→ **The data**
****
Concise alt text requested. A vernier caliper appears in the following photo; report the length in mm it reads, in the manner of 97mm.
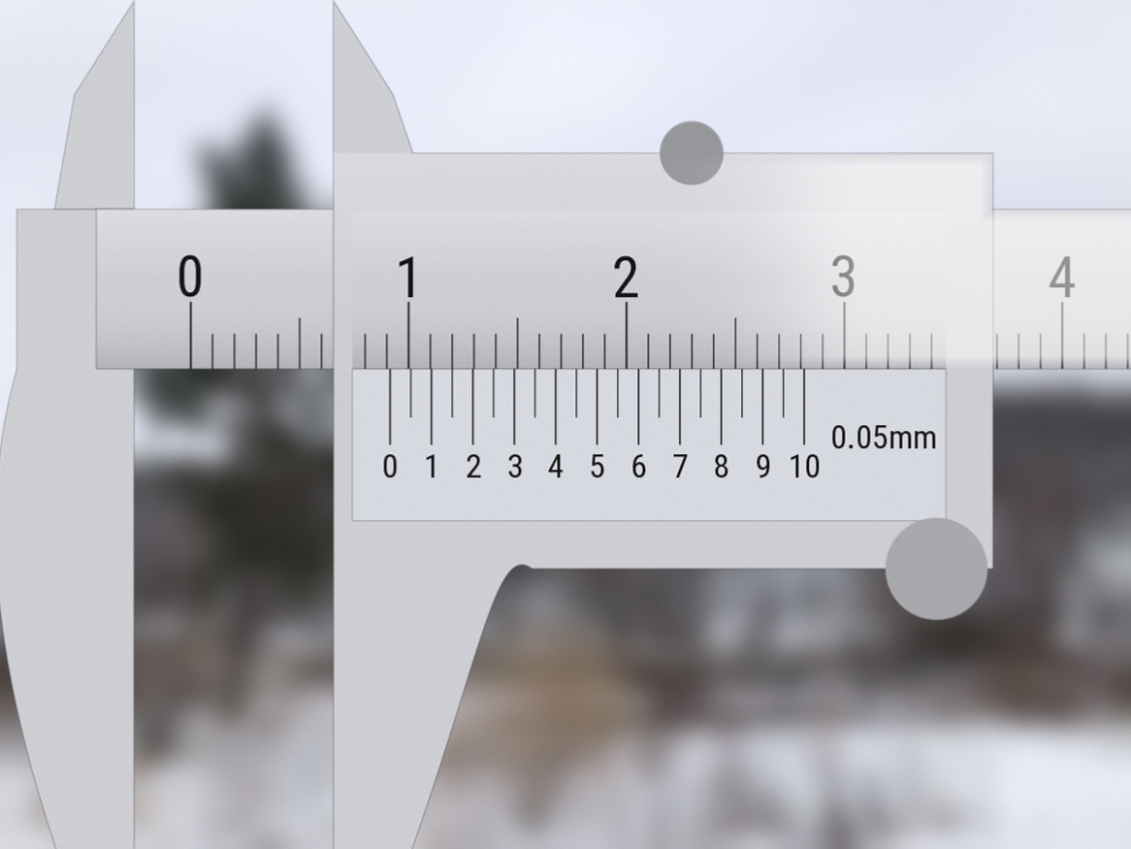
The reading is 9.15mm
****
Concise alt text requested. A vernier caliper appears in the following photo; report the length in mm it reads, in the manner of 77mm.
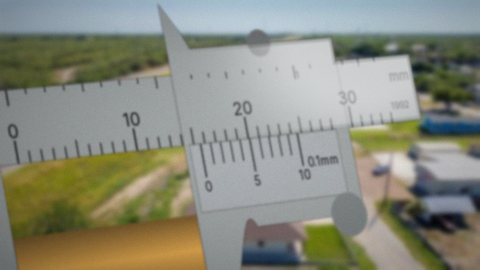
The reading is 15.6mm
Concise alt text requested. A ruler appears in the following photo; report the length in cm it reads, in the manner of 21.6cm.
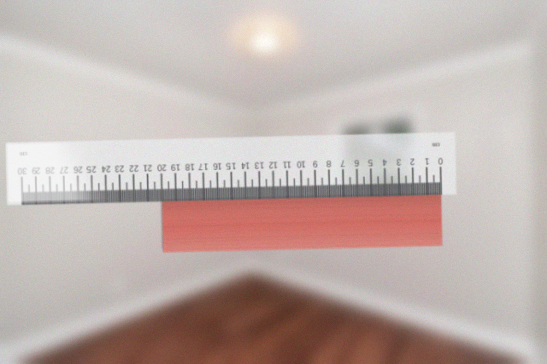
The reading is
****
→ **Exercise prompt**
Repeat the material word for word from the line with "manner of 97mm." to the line with "The reading is 9.15mm", including both of those lines, and leave the pictures out of your answer.

→ **Solution to the exercise**
Concise alt text requested. A vernier caliper appears in the following photo; report the length in mm it reads, in the manner of 97mm.
The reading is 9.15mm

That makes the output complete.